I have data like the below:
# Create fake data frame
score <- rep(seq(1:3), 2)
id <- rep(c(2014, 2015), each = 3)
var_if_1 <- rep(c(0.1, 0.8), each = 3)
var_if_2 <- rep(c(0.9, 0.7), each = 3)
var_if_3 <- rep(c(0.6, 0.2), each = 3)
data.frame(score, id, var_if_1, var_if_2, var_if_3)
More specifically, each row is uniquely defined by two vectors in a data frame (e.g. score and id) and there are a multitude of additional columns that begin with a string (e.g. "var_if_") and end with a different number (e.g. 1,2,3). Furthermore, for a given value of score (i.e. for any row with a given score) the value of the additional variables does not vary.

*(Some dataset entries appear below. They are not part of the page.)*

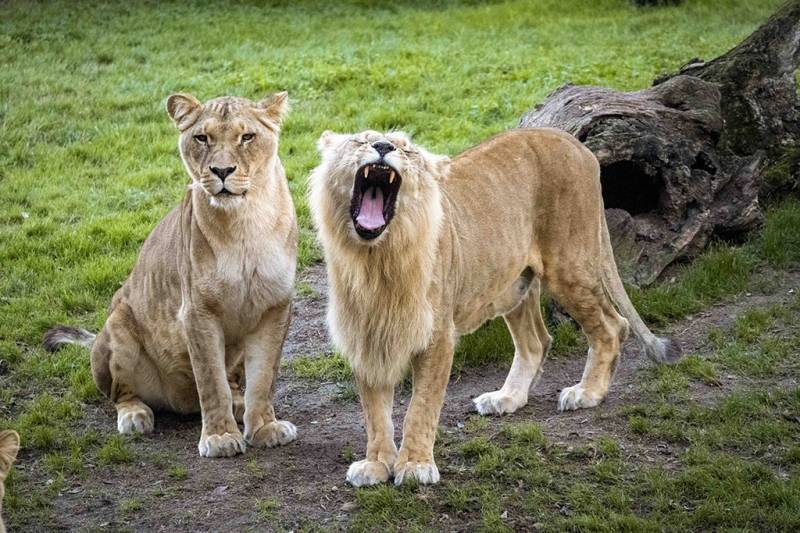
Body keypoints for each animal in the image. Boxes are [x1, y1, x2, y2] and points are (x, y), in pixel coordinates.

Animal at [42, 91, 296, 458]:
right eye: (202, 138)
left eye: (247, 137)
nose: (222, 170)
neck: (246, 221)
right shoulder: (197, 313)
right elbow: (210, 381)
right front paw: (220, 437)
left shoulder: (275, 308)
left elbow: (263, 378)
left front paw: (265, 428)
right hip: (119, 324)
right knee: (119, 394)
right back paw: (135, 416)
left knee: (235, 382)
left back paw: (239, 404)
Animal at [310, 127, 680, 484]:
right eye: (361, 141)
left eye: (406, 149)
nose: (384, 147)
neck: (377, 260)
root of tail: (573, 142)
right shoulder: (365, 335)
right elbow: (374, 413)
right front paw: (376, 464)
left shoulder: (438, 335)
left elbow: (421, 406)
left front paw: (415, 466)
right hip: (515, 284)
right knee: (537, 342)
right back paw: (507, 398)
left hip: (569, 266)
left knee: (613, 325)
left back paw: (587, 392)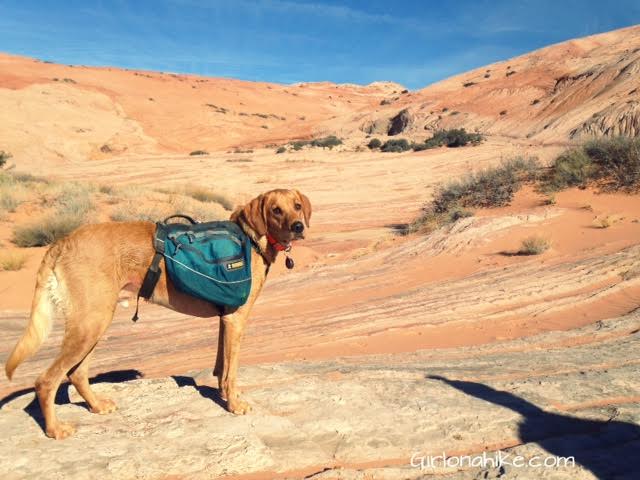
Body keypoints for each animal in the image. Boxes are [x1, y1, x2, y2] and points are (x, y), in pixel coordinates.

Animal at [3, 188, 312, 438]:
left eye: (297, 205)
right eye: (276, 210)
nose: (298, 226)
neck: (251, 240)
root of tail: (63, 241)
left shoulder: (225, 321)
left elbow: (221, 367)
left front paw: (225, 395)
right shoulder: (236, 319)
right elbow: (231, 371)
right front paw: (234, 404)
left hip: (94, 322)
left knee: (76, 373)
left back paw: (97, 406)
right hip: (90, 324)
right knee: (46, 380)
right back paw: (55, 429)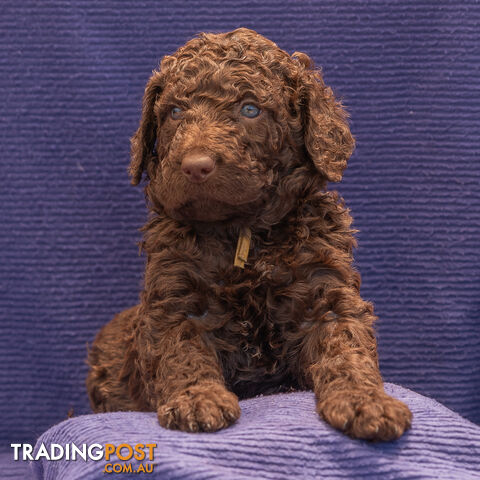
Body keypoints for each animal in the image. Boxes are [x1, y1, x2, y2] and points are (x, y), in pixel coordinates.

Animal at [86, 25, 412, 438]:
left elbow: (345, 347)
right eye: (174, 112)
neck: (243, 234)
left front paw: (365, 401)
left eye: (250, 110)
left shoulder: (325, 293)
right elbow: (182, 349)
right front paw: (197, 398)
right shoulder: (175, 297)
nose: (195, 165)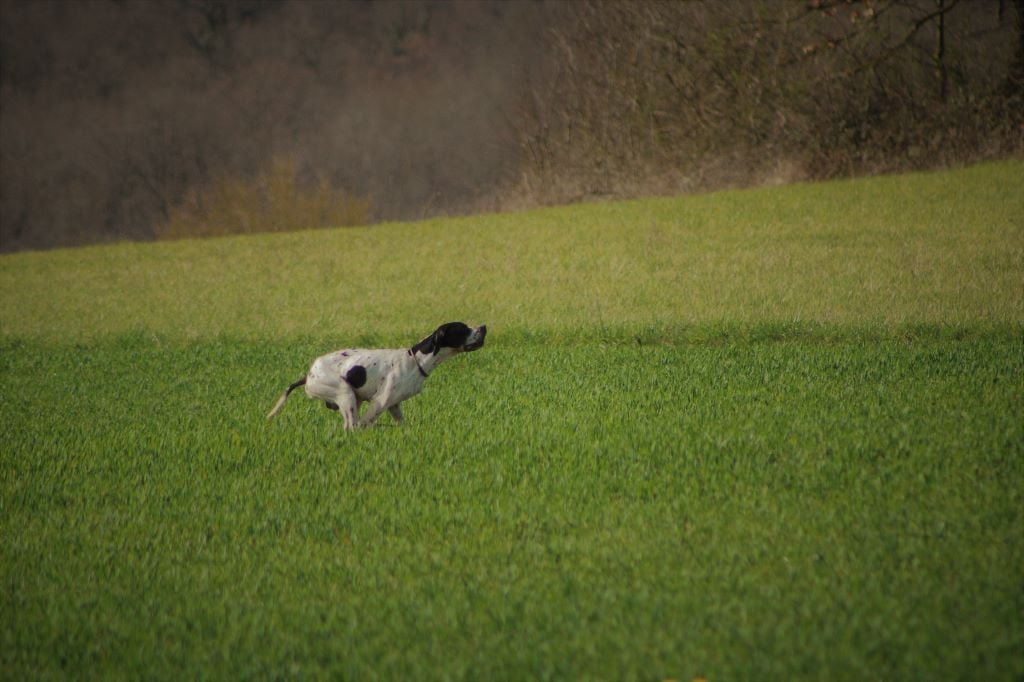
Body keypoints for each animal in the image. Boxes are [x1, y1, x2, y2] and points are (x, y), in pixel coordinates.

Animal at [266, 321, 485, 428]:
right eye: (462, 328)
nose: (484, 327)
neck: (415, 360)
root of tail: (309, 375)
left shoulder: (394, 406)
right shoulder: (380, 402)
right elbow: (366, 422)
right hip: (345, 395)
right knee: (352, 426)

I am trying to convert these data into a data frame like the below:
# Desired output data frame
score <- rep(seq(1:3), 2)
id <- rep(c(2014, 2015), each = 3)
var <- c(0.1, 0.9, 0.6, 0.8, 0.7, 0.2)
data.frame(score, id, var)
More specifically, the additional variables (var_if_#) are removed and aggregated into a single new variable (e.g. var) which takes on the value of one of the additional variable columns based on the value of score. For example, if score == 2, then var == var_if_2.
Constrains on the solution
- Looking to use base R or dplyr().
- Looking for a solution that generalizes to a large number of values of 'score' and corresponding columns for 'var_if_#' and rows of arbitrary ordering.

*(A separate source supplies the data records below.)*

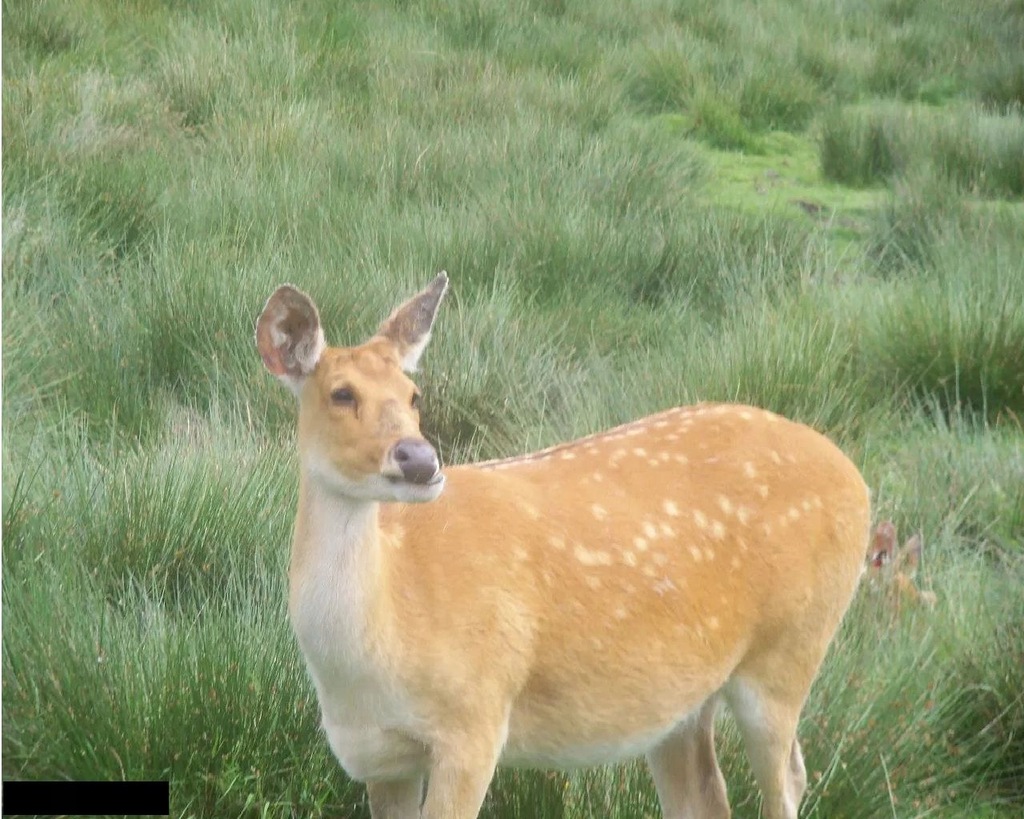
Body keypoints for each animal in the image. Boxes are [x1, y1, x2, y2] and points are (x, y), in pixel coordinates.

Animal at [256, 274, 872, 818]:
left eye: (414, 394)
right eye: (341, 394)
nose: (420, 460)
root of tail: (856, 479)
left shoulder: (476, 718)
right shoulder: (376, 758)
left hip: (791, 645)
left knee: (789, 777)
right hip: (681, 701)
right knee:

The below exemplifies the arbitrary row ordering.
score <- rep(seq(1:3), 2)
id <- rep(c(2014, 2015), each = 3)
var_if_1 <- rep(c(0.1, 0.8), each = 3)
var_if_2 <- rep(c(0.9, 0.7), each = 3)
var_if_3 <- rep(c(0.6, 0.2), each = 3)
foo <- data.frame(score, id, var_if_1, var_if_2, var_if_3)
foo[sample(1:nrow(foo)), ] # arbitrary row order
I am also aware that I could just use ifelse() but this becomes tedious with many possible values of score (unless there is a looping approach that can reduce the tedium).